Monkeys in Florida Threatening to Spread Fatal Virus


Roaming monkeys in Florida are being removed by the state’s wildlife managers because of the growing fear that they are excreting a virus that can be dangerous to humans.

Roaming monkeys in Florida are being removed by the state’s wildlife managers because of the growing fear that they are excreting a virus that can be dangerous to humans.

A study published on Wednesday in Emerging Infectious Diseases, a journal from the Centers for Disease Control and Prevention prompted researchers from the universities of Florida and Washington to warn Florida’s wildlife agency that certain monkeys could be considered a public health concern.

The data reveals that a growing population of rhesus macaques in Silver Springs state park could be carrying herpes B in their saliva, as opposed to simply carrying the virus, which is common in the species. Because it is present in bodily fluids, the monkeys have the potential to spread the disease more easily than usual.

Herpes B was first identified in 1932 following the death of a young physician who was bitten by a monkey while researching the virus that causes poliomyelitis. It is classified as an alphaherpesvirus, meaning it consists of a subset of herpes viruses that travel within the hosts using the peripheral nerves. Since the discovery of the disease, there have been less than 50 documented cases in humans.
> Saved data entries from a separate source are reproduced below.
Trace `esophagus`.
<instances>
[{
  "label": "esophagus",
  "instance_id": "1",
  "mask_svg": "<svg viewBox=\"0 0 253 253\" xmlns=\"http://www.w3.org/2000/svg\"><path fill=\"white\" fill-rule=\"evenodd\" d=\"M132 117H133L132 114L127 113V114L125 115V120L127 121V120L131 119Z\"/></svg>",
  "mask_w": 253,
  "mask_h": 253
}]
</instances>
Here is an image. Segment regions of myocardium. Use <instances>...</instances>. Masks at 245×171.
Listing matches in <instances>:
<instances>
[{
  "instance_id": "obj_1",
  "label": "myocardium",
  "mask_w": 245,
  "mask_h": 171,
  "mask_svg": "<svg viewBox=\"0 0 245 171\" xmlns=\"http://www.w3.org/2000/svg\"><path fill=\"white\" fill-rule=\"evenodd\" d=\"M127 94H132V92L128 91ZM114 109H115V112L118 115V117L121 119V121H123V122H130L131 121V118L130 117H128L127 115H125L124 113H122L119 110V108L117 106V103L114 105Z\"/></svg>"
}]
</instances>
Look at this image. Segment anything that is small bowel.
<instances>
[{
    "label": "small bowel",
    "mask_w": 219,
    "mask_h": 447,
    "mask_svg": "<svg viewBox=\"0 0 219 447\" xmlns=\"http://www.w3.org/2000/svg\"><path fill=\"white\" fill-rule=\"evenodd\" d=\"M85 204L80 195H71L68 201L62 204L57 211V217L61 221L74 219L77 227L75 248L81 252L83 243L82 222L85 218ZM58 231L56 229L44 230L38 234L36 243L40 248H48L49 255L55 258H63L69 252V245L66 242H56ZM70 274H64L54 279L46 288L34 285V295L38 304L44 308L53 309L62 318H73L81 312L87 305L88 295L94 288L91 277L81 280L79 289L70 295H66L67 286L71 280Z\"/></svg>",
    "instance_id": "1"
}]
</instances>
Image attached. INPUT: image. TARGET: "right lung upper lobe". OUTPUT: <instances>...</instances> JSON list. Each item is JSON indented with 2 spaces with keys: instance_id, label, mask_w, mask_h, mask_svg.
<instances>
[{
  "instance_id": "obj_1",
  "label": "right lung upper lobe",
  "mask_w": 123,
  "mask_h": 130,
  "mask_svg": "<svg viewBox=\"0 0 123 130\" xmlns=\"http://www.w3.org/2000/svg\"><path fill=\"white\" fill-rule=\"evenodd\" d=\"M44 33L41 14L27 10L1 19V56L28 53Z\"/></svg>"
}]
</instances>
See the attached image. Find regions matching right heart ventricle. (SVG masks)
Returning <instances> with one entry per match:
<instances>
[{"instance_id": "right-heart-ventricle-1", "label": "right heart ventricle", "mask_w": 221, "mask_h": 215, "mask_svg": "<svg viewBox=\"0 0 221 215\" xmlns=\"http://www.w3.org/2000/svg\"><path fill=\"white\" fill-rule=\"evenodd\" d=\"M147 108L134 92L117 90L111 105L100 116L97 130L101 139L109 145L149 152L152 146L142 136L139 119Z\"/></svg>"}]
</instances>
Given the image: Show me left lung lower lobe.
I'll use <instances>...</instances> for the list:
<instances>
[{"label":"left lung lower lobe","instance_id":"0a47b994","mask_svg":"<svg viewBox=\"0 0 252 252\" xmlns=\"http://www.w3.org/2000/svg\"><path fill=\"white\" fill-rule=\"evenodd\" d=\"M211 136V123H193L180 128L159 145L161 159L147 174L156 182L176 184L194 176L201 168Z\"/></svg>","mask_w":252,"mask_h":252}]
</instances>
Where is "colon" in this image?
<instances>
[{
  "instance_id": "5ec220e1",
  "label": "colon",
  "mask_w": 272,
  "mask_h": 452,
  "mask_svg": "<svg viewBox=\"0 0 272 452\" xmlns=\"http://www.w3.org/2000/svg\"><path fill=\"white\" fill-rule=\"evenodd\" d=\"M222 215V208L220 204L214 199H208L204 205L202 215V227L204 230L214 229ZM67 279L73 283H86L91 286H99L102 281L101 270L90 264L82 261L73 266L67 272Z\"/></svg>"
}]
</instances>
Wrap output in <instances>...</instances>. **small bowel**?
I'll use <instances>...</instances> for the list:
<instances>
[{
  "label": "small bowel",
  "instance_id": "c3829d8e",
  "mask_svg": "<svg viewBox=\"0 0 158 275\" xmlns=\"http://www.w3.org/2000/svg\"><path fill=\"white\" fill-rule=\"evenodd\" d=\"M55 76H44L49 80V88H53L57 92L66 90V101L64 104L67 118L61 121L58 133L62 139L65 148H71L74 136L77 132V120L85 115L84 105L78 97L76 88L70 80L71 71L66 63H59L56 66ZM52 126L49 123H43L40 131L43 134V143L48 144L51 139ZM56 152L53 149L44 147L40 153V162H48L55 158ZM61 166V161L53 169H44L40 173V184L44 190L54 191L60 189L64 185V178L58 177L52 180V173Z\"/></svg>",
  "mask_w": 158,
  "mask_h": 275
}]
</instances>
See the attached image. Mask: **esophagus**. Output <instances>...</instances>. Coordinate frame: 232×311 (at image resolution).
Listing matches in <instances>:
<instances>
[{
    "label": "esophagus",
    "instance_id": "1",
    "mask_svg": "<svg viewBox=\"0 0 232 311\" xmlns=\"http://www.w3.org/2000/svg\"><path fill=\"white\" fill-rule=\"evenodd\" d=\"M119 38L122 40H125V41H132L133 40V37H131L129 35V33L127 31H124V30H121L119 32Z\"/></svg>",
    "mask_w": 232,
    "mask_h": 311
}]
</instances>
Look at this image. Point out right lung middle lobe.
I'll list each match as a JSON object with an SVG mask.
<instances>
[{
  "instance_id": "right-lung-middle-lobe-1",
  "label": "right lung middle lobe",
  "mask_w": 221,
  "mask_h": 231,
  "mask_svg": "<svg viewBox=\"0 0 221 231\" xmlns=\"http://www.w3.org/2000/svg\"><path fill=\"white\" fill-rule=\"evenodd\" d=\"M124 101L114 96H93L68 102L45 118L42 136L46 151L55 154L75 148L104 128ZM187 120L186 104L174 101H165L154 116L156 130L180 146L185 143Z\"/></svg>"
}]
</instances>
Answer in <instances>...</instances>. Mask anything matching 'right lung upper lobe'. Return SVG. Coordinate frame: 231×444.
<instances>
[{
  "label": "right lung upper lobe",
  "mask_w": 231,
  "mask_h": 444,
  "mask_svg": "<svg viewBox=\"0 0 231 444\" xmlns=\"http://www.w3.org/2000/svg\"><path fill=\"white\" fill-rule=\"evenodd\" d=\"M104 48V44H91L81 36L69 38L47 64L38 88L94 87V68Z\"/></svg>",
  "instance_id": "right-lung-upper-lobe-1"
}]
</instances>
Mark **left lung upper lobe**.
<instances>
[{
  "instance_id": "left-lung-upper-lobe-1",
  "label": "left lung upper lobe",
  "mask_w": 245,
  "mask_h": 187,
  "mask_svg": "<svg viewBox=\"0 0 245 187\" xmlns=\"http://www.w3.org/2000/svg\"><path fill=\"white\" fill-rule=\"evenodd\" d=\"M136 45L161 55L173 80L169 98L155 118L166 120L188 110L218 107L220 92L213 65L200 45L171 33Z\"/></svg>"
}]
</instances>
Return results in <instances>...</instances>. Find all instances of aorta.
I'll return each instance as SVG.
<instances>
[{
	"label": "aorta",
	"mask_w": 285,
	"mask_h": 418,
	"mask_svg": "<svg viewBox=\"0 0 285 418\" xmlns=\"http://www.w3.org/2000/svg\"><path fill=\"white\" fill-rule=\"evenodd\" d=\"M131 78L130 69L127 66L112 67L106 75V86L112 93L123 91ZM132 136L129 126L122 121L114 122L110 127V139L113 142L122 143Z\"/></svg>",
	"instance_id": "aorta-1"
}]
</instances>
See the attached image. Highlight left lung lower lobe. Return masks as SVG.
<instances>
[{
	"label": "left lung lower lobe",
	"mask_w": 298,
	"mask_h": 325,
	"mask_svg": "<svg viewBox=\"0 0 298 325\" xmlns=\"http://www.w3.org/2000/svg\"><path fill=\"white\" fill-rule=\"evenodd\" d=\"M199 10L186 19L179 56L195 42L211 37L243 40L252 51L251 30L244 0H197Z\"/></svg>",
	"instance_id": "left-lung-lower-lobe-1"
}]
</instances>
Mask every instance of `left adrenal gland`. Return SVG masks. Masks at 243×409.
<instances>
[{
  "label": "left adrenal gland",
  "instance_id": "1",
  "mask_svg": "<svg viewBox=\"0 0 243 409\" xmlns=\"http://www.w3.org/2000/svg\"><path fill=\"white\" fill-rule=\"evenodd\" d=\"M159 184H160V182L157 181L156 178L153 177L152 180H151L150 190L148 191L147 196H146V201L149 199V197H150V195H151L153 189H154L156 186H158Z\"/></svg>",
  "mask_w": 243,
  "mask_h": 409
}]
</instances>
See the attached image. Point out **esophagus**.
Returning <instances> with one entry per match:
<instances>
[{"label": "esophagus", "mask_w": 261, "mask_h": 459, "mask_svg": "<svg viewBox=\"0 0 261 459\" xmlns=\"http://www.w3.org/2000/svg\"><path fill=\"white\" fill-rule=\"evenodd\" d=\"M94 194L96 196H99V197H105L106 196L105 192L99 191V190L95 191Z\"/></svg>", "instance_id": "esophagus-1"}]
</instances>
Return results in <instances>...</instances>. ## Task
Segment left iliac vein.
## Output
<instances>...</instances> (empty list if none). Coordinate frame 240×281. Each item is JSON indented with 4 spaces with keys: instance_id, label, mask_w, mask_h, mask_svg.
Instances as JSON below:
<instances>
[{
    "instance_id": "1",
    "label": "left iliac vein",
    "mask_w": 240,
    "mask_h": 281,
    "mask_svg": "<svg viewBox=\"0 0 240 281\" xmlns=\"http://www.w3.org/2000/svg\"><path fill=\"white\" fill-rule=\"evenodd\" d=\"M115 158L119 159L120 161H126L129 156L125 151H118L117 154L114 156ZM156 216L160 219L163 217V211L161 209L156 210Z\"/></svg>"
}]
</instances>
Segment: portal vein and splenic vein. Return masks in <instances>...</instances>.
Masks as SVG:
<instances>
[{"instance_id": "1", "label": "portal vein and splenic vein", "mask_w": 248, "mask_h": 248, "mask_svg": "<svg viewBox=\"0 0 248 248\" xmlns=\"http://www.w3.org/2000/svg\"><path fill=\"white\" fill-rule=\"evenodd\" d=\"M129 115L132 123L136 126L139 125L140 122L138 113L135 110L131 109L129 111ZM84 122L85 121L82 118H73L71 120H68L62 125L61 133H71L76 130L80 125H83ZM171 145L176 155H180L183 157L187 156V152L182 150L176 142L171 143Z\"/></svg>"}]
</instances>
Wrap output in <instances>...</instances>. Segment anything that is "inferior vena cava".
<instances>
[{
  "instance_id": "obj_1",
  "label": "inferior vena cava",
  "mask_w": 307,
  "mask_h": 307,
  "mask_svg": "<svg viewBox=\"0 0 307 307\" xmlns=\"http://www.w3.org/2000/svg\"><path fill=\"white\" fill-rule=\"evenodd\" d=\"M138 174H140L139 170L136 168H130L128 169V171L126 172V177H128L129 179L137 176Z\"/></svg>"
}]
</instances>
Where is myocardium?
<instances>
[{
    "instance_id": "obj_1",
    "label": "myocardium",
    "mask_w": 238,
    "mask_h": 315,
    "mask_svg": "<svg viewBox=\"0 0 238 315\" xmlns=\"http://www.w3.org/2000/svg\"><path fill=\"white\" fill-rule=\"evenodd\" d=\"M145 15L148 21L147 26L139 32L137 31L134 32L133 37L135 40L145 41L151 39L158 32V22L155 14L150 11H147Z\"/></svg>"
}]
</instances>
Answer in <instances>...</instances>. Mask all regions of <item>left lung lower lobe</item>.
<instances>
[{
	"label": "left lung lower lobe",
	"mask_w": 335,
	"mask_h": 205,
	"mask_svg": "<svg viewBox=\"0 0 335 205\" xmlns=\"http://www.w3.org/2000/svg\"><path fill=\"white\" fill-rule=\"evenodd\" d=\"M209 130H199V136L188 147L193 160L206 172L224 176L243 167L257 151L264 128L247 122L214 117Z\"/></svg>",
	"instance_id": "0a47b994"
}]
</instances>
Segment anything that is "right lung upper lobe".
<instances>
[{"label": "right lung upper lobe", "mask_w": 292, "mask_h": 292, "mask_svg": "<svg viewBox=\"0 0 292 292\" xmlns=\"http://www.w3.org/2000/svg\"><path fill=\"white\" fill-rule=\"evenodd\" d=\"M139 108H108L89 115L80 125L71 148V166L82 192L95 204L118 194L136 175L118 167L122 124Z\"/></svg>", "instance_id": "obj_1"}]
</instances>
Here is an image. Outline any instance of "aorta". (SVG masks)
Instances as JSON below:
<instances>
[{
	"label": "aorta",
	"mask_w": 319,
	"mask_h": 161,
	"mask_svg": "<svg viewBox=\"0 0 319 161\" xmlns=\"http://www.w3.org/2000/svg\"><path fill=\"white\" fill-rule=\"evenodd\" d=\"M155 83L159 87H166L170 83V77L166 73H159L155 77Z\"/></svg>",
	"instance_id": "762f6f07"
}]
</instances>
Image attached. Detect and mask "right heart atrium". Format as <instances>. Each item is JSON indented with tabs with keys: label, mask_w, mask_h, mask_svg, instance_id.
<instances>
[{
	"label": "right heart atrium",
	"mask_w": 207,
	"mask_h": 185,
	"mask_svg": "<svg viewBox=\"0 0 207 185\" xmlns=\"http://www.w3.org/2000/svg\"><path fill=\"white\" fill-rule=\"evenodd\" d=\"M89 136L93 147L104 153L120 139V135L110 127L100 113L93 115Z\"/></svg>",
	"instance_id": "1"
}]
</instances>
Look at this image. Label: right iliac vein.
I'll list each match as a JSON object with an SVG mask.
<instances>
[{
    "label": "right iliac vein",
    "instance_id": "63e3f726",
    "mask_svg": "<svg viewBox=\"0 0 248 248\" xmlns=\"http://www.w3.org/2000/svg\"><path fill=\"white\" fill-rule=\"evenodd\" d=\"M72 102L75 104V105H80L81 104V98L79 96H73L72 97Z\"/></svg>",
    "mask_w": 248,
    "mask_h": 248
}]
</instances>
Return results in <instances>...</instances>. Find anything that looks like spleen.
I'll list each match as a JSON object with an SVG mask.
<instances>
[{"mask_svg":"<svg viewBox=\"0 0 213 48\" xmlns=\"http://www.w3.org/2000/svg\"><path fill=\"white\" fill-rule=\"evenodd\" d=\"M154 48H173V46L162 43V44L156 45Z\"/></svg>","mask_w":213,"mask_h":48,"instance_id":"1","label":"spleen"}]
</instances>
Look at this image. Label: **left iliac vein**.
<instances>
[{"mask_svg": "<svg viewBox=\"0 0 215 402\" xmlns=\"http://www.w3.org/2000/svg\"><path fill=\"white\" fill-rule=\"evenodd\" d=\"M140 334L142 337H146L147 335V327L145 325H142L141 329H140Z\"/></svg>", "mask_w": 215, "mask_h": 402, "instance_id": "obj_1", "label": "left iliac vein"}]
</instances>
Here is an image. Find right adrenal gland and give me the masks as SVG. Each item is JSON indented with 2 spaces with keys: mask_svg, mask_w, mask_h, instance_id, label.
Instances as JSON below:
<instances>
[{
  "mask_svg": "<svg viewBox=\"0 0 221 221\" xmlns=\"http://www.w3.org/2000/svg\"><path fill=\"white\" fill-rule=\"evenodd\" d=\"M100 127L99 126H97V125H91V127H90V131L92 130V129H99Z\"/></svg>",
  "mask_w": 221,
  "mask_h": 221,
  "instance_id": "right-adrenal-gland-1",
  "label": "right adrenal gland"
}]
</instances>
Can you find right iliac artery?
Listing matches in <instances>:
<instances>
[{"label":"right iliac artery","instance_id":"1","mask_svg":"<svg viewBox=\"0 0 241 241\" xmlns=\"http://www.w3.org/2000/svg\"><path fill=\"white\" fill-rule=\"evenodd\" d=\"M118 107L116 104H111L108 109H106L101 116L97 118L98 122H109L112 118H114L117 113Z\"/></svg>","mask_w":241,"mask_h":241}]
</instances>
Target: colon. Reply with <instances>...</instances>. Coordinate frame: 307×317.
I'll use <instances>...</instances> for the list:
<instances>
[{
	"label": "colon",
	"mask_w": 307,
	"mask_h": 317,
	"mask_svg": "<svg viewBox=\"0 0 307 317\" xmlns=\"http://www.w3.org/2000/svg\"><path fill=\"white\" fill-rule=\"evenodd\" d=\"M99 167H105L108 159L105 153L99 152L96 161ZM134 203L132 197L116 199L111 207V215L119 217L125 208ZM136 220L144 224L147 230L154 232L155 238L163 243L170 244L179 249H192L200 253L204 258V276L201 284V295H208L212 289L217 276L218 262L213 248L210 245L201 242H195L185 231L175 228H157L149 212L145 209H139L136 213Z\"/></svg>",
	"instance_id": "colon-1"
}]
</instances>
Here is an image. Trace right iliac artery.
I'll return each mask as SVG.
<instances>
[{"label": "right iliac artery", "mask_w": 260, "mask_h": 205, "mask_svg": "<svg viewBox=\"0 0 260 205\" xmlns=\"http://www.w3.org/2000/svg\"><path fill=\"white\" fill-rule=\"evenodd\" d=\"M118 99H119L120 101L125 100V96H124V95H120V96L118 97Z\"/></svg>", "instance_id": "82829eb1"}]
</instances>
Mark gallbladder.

These monkeys are native to Asia and are one among Florida’s many non-native wildlife species. Historical contact with the public have led to 2 partial park closures since 2016. They have been spotted in trees in the Ocala, Sarasota and Tallahassee areas, The Guardian reports.

“Without management action, the presence and continued expansion of non-native rhesus macaques in Florida can result in serious human health and safety risks including human injury and transmission of disease,” Thomas Eason, assistant executive director of the Florida Fish and Wildlife Conservation Commission, said in a statement.

Human visitors to the park are most likely to be exposed to the disease, and any contact with the monkeys’ saliva, urine, or feces could lead to contraction. While there are no official statistics on monkeys attacking humans in the park, a state-sponsored study conducted in the 1990s found that there were at least 31 incidents reported resulting in human injury between 1977 and 1984.

The researchers estimate that up to 30% of the scores of Florida’s feral macaques could be active carriers of herpes B, and in an environment where frequent interaction between animals and humans occur, there is high potential for scratches and bites. Regardless of how many of the monkeys are carrying the virus, however, it is still unknown how easily transferrable it is.

“Herpes B virus infection is extremely rare in people, but when it does occur, it can result in severe brain damage or death if the patient is not treated immediately,” CDC spokesman Ian Branam said in a statement.